What is being asked:
Pick out each line in the items below that contains the word "label", and copy those lines in full.

Entries supplied:
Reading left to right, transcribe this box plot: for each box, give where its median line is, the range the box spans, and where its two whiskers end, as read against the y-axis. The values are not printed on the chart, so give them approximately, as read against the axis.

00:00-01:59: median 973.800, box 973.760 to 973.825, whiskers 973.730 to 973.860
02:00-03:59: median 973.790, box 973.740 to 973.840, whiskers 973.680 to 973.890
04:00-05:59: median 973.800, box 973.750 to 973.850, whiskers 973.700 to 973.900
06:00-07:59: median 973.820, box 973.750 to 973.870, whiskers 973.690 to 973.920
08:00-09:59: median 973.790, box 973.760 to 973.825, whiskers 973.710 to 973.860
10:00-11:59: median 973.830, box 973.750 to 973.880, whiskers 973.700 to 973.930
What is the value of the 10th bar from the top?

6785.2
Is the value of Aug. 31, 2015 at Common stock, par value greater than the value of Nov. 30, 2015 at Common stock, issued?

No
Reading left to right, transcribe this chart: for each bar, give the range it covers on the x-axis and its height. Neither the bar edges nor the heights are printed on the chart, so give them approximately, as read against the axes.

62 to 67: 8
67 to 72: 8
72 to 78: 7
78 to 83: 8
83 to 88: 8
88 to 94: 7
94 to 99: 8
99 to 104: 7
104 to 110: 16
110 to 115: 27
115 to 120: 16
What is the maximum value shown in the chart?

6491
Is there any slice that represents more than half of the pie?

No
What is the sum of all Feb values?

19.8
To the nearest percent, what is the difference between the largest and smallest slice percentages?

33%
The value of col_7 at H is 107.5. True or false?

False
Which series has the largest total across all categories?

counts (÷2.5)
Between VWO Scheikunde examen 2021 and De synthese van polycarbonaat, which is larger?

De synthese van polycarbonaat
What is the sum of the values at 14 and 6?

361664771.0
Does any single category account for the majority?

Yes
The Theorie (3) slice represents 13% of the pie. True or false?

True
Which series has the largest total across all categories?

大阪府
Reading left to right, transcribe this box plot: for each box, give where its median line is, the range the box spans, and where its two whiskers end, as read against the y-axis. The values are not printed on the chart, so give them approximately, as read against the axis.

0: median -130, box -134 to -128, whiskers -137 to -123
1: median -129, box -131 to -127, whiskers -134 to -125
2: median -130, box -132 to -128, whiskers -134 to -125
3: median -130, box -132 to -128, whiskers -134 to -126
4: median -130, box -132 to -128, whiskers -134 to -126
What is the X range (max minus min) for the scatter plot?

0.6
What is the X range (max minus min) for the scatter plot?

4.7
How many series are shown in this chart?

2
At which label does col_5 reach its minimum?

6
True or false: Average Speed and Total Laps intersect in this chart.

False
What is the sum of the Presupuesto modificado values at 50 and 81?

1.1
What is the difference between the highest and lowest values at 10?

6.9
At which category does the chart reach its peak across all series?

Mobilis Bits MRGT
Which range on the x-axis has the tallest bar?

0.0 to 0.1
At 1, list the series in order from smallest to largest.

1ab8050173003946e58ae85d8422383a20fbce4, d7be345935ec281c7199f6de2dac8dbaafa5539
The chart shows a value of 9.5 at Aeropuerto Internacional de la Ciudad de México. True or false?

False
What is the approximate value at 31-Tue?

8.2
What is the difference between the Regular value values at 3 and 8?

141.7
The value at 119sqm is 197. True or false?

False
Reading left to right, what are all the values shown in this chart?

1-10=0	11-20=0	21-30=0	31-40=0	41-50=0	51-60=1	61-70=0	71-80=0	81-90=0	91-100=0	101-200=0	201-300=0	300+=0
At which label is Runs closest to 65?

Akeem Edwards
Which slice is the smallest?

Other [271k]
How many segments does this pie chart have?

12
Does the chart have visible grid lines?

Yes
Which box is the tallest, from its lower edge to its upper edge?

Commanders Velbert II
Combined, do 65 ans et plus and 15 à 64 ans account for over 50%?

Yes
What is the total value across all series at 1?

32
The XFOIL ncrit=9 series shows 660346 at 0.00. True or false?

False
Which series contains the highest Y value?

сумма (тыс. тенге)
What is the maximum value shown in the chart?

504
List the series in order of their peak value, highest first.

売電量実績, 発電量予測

Exercise output:
At which label does col_5 reach its minimum?
At which label is Runs closest to 65?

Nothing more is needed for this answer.